We are reaching a boiling point. As jobs grow more and more flexible, they have also become more and more unstable. In a survey conducted by researchers at Sciences Po, gig workers in the U.S. and the UK were willing to give up 50% of their paycheck in return for a traditional contracted work arrangement.(8)
But companies also face a conundrum. In many gig industries, head-to-head competition forces these companies to cut costs wherever possible. For example, higher pay to Lyft drivers would likely steer investors to Uber. An executive whose performance is measured by profit margins could get fired if company profits took a hit because wages increased. Companies lack incentive to change the pay structure of gig workers because these companies themselves are trying to get ahead.
So we need to create an economic environment where companies can hire these workers as employees and pay them a living wage. There are steps policymakers can take to change the gig economy dynamic.
First, Congress could eliminate the payroll tax, so there would be no tax incentive for companies to sign on workers as “contractors.” If this proves politically unfeasible, companies could be required to pay the same payroll tax for both employees and contractors. Currently, companies are responsible for half of employees’ Social Security contribution, but none of it for contractors. Eliminating this advantage to hire workers as contractors would be a step toward allowing companies to give people more stability.

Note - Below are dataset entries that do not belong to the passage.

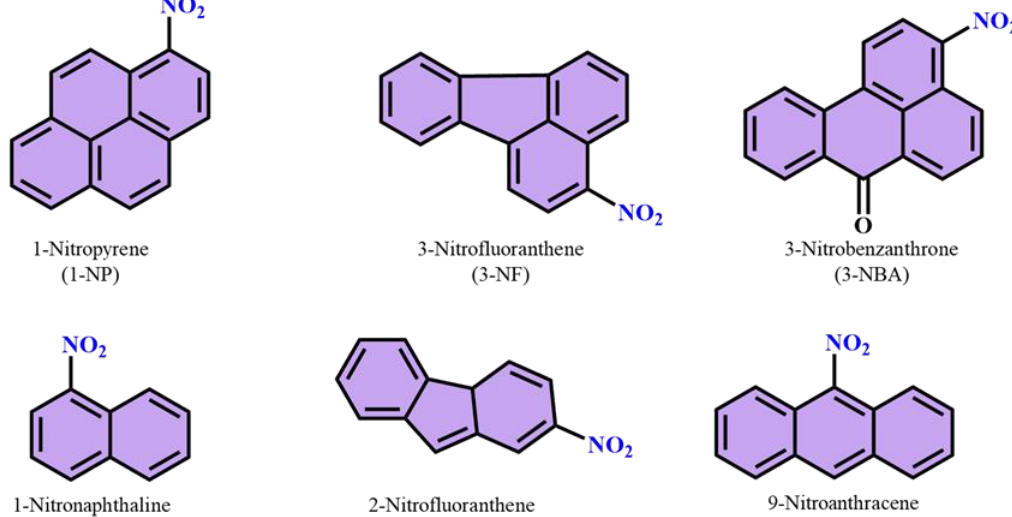
Figure 13. Chemical structures of nitro group containing polyaromatic hydrocarbons (nitro PAHs).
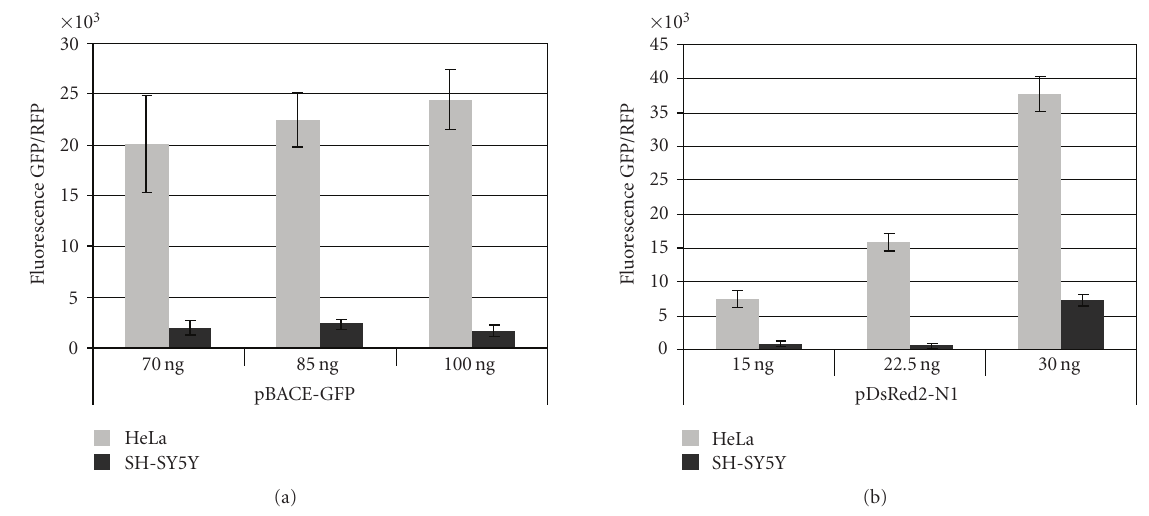
Figure 2: Comparison of transfection e ffi ciency of pGFP-BACE or pDsRed2-N1 plasmids in HeLa and SH-SY5Y cells.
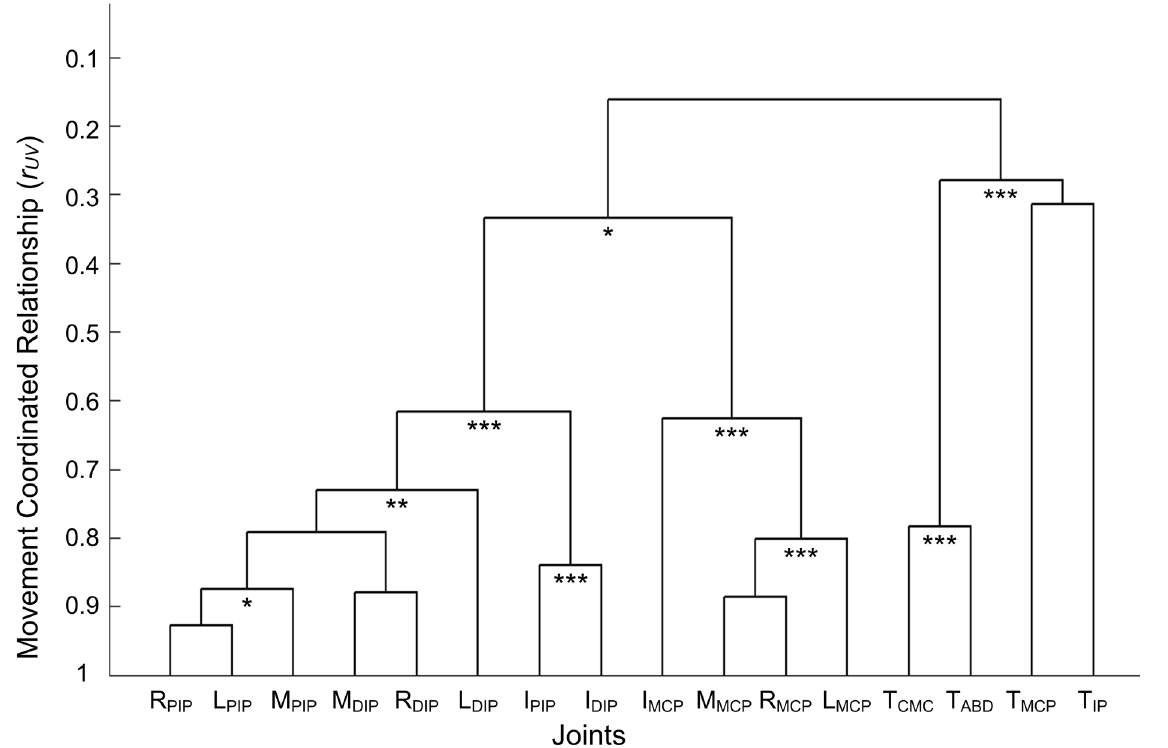
Fig 6. Dendrogram of the clustering of joints. This graphically shows the network of movement-coordinated relationships among the joints of the human hand. The lower branch nodes of the tree indicate better-coordinated relationships between the joints under the two branches. The significances of clustering are marked with * (p < 0.05), ** (p < 0.01) and *** (p < 0.001) under the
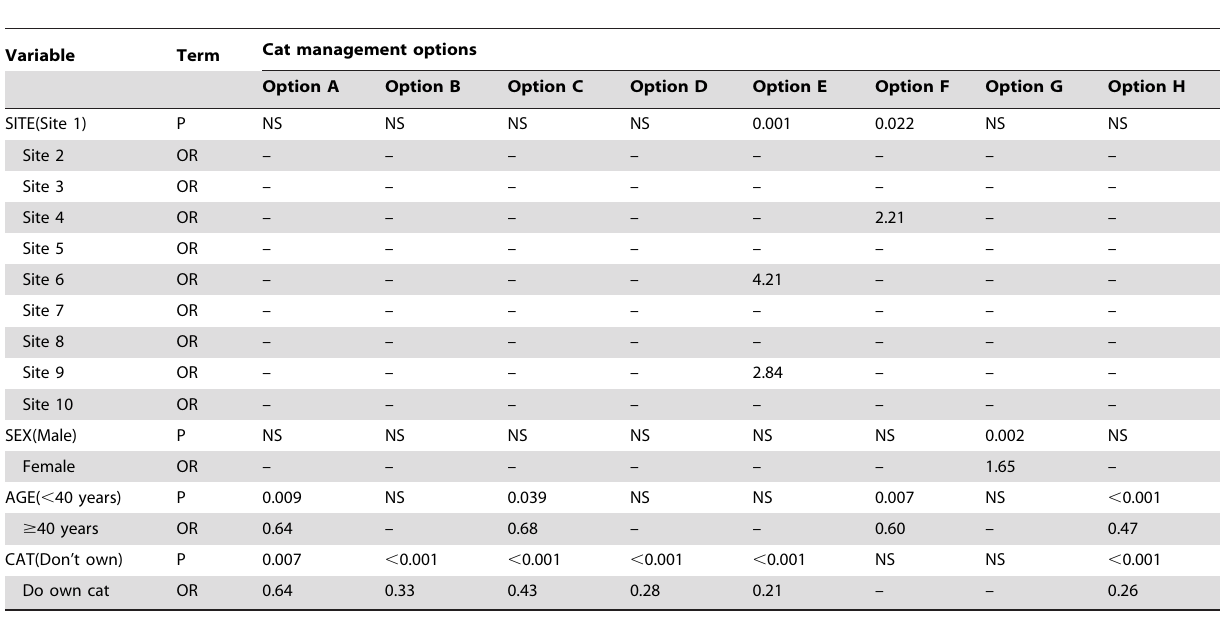
Table 2. Summary of results of binary logistic regression models examining the acceptability of eight different cat management options (see Figure 7) (N =665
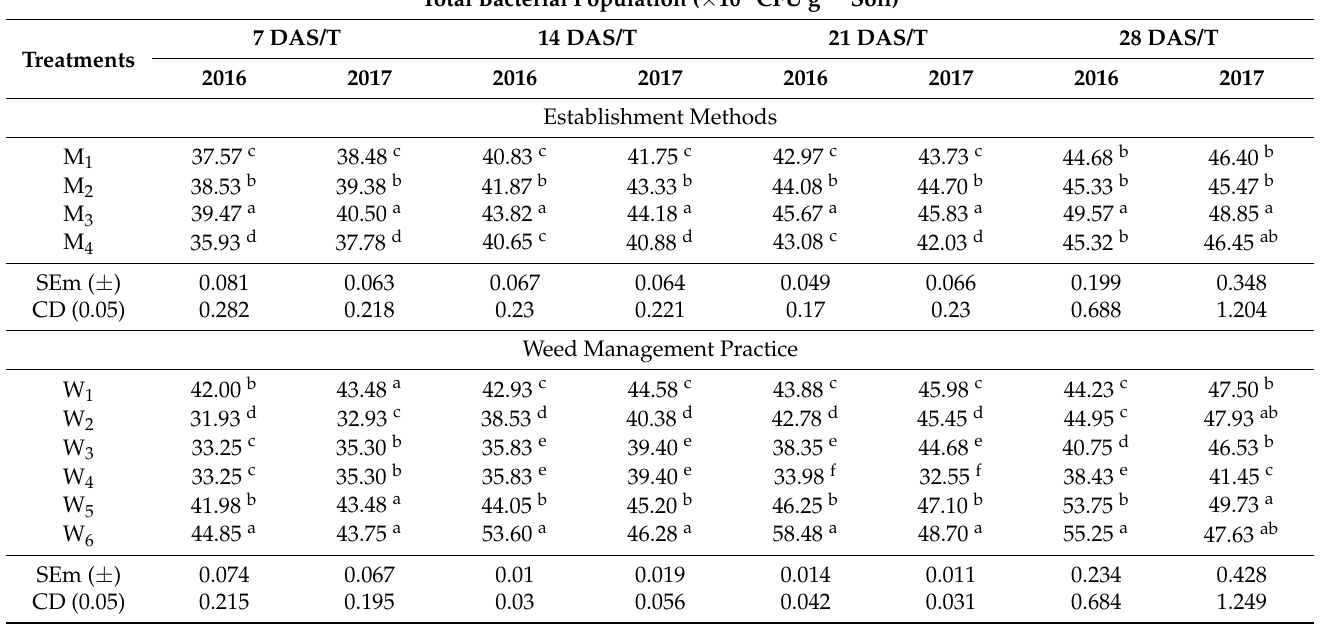
Table 5. Total bacterial population ( × 10 6 CFU g − 1 soil) in rice soil as influenced by crop establishment methods and weed management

Proof exists that companies can make the shift. In 2018, California passed a law mandating that cannabis delivery drivers be employees rather than contractors. Drivers classified as contractors were granted employee status, and the benefits that come with it — overtime, minimum wage, Social Security contributions, etc. Companies adapted. Although it raised costs by 12-15%, companies started targeting a different customer base, one willing to pay more to interact with better-trained staff.(9) Forcing companies to evolve is not a business death knell — cannabis delivery is alive and well in California.
Another change that would benefit both traditional service and gig workers would be to mandate a pre-tip minimum wage equal to that of the regular minimum wage. Tipping shifts the burden of employee pay onto the customer and away from the corporation. Putting the burden back on companies helps prevent worker exploitation and could lead companies to develop new business strategies, as was the case with the cannabis companies in California. The group One Fair Wage has made significant headway in this arena already with its focus on tipped restaurant workers. Because of its extensive advocacy, eight states have passed laws requiring full minimum wage for all workers, with tips on top of the minimum.(10)

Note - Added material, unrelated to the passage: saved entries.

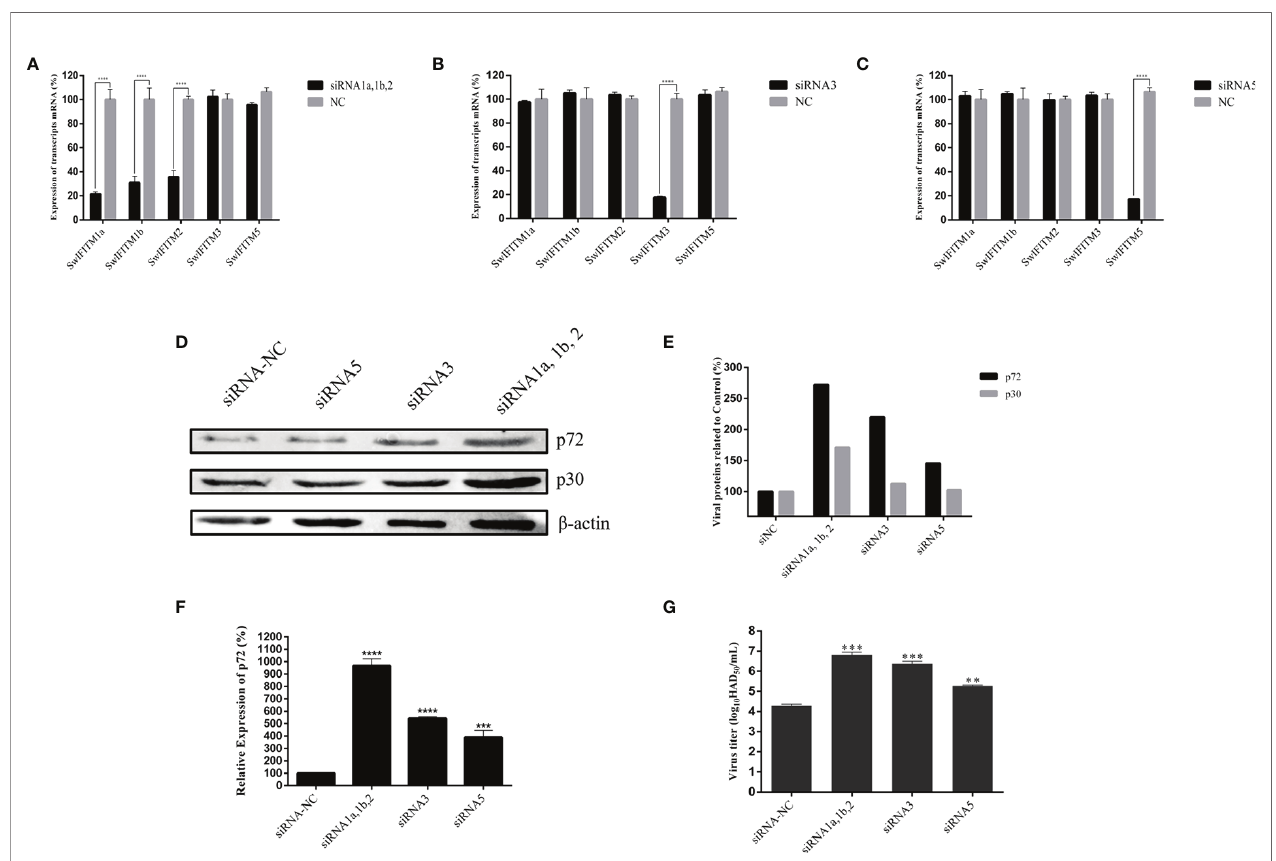
FIGURE 3 | Knockdown of SwIFITMs enhances ASFV replication. (A) SwIFITM mRNA expression levels were evaluated in PAMs 24 h after transfection of 50 nmol of siRNA1a, 1b, 2, or negative control. (B) SwIFITM mRNA expression levels were evaluated in PAMs 24 h after transfection of 50 nmol of siRNA3 or negative control. (C) SwIFITM mRNA expression levels were evaluated in PAMs 24 h after transfection of 50 nmol of siRNA5 or negative control. siRNAs were transfected into PAMs separately for 24 h and then infected with 0.1 MOI of ASFV; the virus replication level of ASFV was determined by (D) RT-qPCR and (E) western blotting with b -actin used as a control at 36 hpi; (F) WB quanti fi cation by densitometry for each viral protein and b -actin, and the density quantitative ratios of each viral protein and b -actin were calculated; (G) the viral titration of progeny virus was tested in HAD assay. Samples were analyzed in triplicate, and three independent experiments were performed. ** p < 0.01; *** p <0.001; **** p <0.0001 vs negative control group. Error bars indicate standard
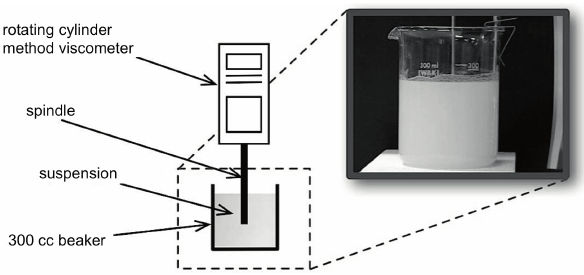
Figure 1. Schematic illustration of the apparatus for viscos- ity measurement at room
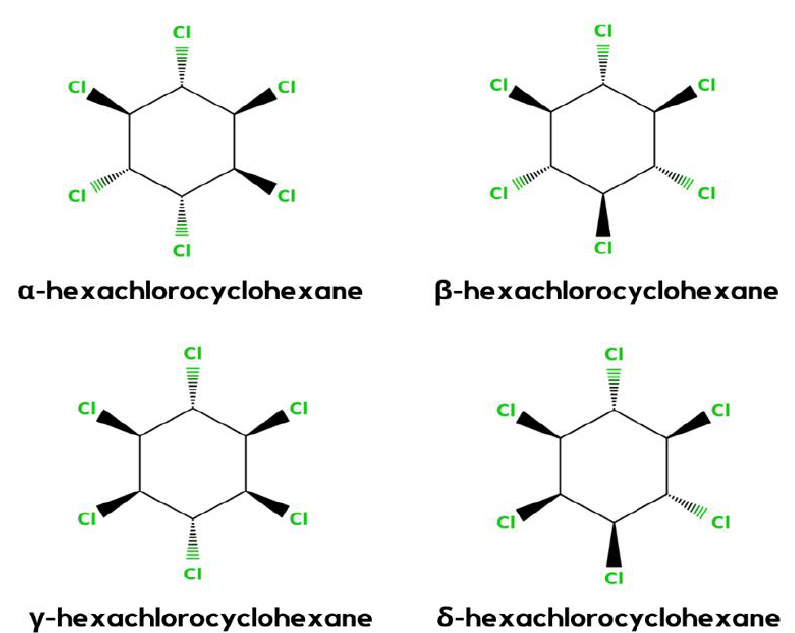
Figure 2. Different stereochemical structures of lindane (α, β, γ, and δ).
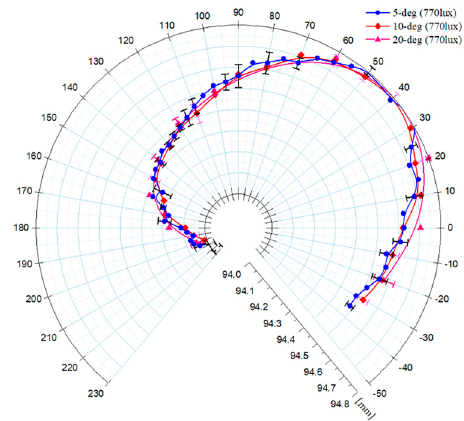
Figure 18. Results of circle fittings with respect to frame {Nc} under the 770-lux light-intensity condition.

Moreover, a major problem that businesses face when trying to shift away from tipping to a service fee model is that their competitors didn’t do so at the same time. But a law mandating all the gig platforms make this change at once solves the timing issue for competitors. In the UK, a court ruling against a joint lawsuit filed by Uber and competitor rideshare app FreeNow forced all rideshare platforms to pay their workers a minimum wage as well as regular employee benefits. And Uber still needed more drivers to meet demand. To attract more workers, Uber raised wages another 5% in August 2022(11), (12) — proof a minimum wage didn’t kill the rideshare market.

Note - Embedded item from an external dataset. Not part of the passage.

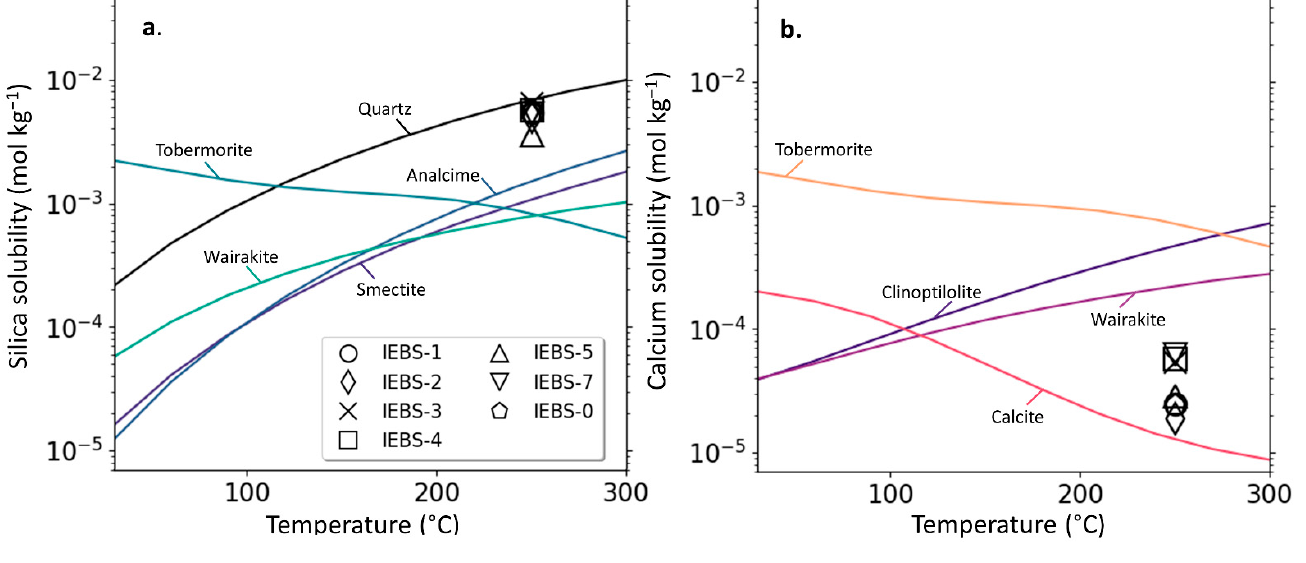
Figure 6. Silica and calcium solubility in solution with respect to select minerals identified in the initial and/or post-mortem reactants, at pH 7.75 and 15 MPa. ( a ). Silica solubility for select minerals and silica concentrations for samples collected at ~1000 h from each experiment, and ( b ). calcium solubility for select minerals and calcium concentrations from the same samples plotted in ( a ).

Government can also partner with the private sector to aid social movements. In 2018, food delivery workers in Bologna, Italy, came together to sign a charter with the city council and the local food delivery platforms. The charter guaranteed minimum pay and set overtime and benefit standards for these working arrangements. Some companies refused to sign the charter, so the mayor of Bologna organized a boycott of the holdout firms. This proved to be effective, illustrating how politicians can help push for more fair treatment of workers.(13)
Ultimately, trends in the gig economy are combining to produce unsustainable outcomes for a growing part of the American workforce. The current system not only allows for this but incentivizes it. We can only improve gig workers’ economic situation by first shining a bright light on the problem and then pushing for change to the system in which these businesses operate.